The next one. Hard to believe it’d all be Hunky Dory in the blink of a mismatched eyeball. Ah, there’s that light after all. Now get me out of here.

Space Oddity: This time it’s personal

Blog #1 about the new Bowie box set, Five Years [1969-1973]

THE POSTMAN delivered about seven kilograms of highly concentrated personal backstory this week. Poor guy got drenched for his trouble. I’d barely lowered the needle in my cosy basement vinyl bunker when the cold front sliced through.

This rain hit the glass with perfect timing, blurring the here and now to insignificance.  As I lay on the couch, watching the garden bounce and the droplets dance sideways, it occurred to me the record spitting at my shoulder had always existed in its own bubble.

As it was: reissued post Ziggy in ’72

As far as I knew this anxious, wistful ’60s comedown had only ever mattered to me and two or three friends who had ventured beyond the obvious charms of the title song into the psych-folk darkness within. Their secret insights drifted back like voices in my head as the less-travelled tracks rumbled.

Larry had his theories about Cygnet Committee—or maybe that was me. I know I tried to verbalise them in an English poetry class: the sheeplike demise of the hippie dream, gleaned from several bitter angles. Like the counter culture, I failed—according to a less empathetic friend. Cruel but fair, his critique hurts less now that I know where our respective lifetimes of enquiry have led.

Years later, Larry reminded me I’d written out the heartsick lyrics to Letter To Hermione and posted them to an ex-girlfriend. If you can call a girl I kissed once, rang up twice and never much liked a girlfriend. I don’t remember doing that. But it sounds like me. Without that desolate sigh of a melody though? Without those silk sheets of 12-stringed chords? What was I thinking.

We had a bash at God Knows I’m Good on acoustic guitars. A nice old lady shoplifter gets caught. Unlike the street-shouting  cacophony of Unwashed and Somewhat Slightly Dazed, this had chords we knew and words we could sing. So we did, in the back of his kombi parked on the Black Mountain Peninsula on a Saturday night when the freest thing in the world was to stay up late away from home and maybe smoke a cigarette.

It was Colin (he loaned me the record, I taped it crackling and skipping on a rose-tinted translucent cassette) who understood Memories of A Free Festival. Its soporific glow of communal ecstasy wasn’t for us. No, it was about “how things used to be,” Col surmised with a finger raised. He was right.
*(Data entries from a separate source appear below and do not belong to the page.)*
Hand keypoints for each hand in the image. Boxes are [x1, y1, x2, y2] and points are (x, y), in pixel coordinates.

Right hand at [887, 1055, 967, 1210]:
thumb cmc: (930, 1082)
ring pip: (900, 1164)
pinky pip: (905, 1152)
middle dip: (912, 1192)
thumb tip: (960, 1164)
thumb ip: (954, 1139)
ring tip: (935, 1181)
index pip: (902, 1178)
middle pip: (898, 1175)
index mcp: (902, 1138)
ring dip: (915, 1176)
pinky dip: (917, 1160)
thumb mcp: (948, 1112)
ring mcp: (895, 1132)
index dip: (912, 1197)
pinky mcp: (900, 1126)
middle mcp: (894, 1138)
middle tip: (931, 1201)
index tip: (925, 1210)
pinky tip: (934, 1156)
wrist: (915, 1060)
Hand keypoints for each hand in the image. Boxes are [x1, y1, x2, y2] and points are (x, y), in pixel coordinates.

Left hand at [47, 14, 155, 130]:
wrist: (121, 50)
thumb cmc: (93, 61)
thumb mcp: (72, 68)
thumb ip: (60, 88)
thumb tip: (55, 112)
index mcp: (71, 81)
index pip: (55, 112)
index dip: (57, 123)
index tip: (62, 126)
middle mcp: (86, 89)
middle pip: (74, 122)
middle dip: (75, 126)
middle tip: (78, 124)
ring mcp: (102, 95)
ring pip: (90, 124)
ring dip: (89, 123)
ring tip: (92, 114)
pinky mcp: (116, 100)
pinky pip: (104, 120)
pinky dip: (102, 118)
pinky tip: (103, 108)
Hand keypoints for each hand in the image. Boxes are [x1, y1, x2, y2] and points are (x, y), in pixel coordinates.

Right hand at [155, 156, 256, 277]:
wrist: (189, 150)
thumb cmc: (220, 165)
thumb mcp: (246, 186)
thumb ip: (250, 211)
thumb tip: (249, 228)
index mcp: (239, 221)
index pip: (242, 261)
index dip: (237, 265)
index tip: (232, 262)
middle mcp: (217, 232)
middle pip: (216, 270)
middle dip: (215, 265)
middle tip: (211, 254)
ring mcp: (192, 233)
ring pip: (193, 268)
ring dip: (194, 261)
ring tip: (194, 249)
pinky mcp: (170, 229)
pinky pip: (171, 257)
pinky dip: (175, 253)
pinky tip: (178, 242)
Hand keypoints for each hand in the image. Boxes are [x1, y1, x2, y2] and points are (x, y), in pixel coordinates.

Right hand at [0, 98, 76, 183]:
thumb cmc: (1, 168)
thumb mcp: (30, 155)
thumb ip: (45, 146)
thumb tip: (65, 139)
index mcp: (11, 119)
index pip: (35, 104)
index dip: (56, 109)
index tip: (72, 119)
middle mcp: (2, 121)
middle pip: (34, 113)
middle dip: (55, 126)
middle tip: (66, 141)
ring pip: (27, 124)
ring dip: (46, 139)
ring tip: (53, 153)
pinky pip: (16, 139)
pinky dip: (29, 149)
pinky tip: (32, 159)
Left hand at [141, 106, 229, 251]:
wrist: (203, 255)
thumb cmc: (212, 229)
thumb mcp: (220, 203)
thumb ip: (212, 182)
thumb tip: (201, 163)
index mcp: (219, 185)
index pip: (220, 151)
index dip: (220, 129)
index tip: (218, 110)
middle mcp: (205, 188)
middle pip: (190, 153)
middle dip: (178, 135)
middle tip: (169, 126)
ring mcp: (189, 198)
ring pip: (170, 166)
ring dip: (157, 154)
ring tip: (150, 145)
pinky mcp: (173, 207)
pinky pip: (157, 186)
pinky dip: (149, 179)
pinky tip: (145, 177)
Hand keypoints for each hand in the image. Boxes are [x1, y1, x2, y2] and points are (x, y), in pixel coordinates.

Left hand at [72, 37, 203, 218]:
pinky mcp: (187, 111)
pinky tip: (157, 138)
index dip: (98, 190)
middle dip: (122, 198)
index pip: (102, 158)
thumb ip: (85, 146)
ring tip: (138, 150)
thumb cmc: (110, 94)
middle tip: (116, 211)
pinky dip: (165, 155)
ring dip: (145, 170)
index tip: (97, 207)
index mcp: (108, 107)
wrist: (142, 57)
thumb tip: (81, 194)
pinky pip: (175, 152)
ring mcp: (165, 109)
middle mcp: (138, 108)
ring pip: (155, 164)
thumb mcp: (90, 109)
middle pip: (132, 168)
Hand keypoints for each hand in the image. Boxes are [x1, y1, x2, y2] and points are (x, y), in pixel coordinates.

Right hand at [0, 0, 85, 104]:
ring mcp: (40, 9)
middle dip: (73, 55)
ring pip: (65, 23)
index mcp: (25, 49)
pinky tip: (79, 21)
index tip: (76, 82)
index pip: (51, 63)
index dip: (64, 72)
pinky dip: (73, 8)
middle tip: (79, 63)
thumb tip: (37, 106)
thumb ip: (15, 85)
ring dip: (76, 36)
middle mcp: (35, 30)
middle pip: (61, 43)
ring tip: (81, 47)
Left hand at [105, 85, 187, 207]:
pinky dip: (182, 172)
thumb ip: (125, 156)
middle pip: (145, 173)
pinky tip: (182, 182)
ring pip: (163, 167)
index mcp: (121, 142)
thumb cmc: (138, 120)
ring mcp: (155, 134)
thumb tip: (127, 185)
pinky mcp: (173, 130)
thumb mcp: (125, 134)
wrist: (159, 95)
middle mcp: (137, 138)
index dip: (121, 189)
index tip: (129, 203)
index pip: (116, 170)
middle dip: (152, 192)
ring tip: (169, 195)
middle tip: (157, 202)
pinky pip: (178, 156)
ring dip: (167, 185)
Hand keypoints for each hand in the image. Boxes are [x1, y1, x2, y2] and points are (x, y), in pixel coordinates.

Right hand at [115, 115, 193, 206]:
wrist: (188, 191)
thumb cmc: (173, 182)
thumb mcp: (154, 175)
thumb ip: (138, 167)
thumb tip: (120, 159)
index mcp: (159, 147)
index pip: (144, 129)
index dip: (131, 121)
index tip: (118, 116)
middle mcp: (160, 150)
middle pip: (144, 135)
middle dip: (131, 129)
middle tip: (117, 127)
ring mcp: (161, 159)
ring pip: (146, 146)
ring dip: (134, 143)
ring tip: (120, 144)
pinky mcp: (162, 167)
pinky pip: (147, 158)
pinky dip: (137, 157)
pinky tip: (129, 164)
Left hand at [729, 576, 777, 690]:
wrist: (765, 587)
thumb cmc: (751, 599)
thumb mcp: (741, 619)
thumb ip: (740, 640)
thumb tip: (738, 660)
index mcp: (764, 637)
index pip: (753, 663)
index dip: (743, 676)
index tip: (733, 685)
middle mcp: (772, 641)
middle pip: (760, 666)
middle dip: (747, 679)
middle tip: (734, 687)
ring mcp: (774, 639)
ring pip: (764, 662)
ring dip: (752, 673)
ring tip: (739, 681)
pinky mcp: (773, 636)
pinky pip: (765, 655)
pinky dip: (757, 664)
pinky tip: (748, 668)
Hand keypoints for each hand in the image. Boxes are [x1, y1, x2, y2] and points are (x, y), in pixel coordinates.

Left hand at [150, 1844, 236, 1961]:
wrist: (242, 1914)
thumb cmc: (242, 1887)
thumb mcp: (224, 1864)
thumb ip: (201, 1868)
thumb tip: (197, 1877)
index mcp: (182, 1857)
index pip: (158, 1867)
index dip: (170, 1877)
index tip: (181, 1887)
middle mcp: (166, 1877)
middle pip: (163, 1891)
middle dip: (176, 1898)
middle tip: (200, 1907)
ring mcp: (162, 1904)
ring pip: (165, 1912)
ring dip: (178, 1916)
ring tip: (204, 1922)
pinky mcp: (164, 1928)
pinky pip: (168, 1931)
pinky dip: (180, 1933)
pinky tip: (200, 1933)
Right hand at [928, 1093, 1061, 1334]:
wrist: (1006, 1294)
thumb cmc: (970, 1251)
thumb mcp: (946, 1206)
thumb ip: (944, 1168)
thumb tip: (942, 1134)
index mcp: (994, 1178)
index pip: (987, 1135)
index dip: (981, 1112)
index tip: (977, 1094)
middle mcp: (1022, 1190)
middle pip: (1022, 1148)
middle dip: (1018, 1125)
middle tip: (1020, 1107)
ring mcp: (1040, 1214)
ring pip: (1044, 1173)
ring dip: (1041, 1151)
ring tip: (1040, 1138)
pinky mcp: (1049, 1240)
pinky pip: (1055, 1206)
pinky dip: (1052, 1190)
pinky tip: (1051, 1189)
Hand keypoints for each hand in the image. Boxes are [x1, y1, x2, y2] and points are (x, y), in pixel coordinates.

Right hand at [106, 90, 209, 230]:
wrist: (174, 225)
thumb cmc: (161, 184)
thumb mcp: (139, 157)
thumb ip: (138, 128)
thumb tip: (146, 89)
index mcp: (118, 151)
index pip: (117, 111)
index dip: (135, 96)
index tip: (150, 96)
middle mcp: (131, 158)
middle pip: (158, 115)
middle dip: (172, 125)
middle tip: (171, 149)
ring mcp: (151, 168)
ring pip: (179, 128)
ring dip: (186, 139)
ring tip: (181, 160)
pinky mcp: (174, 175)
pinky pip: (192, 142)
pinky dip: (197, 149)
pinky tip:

Paradise has to be lost, like a dream, before the truth can be sung.

As it ever shall be: reinstated original cover of ’69

Wild Eyed Boy From Freecloud was the jewel of side two. I worked out the crestfallen chord cycle—D major, major 7th, 7th, 6th; G minor, A—but the story remained a conundrum. Like a dark Tolkien fragment with the ending opaque. I wonder if we twigged back then that that immense orchestra was telling us as much as the words.

The one I rediscovered during the storm was An Occasional Dream, with its lonely canons and trills of recorders and flutes: a song of youthful elation cloaked in the melancholy of past tense. “The ‘other’ Letter to Hermione,” is how Tony Visconti describes it.

It was a letter to me, too. The whole album was. A letter from one young man to another, each teetering from innocence to disillusionment. A letter he’ll read again and again, to feel the timeless comfort of a shared thought.

Yeah, I had to peek at Visconti’s notes in the accompanying book (mmm, hardback), even though I promised myself I’d keep attention wholly on the remastered goodness of the 180 gram vinyl (mmm, heavy). I did resist the temptation to pore over the artwork to the next nine records in the box. One at a time is good fishing, as my dad used to say.

The Man Who Sold the World is next. I wonder whose voices will fill my head this time. I hope it rains today.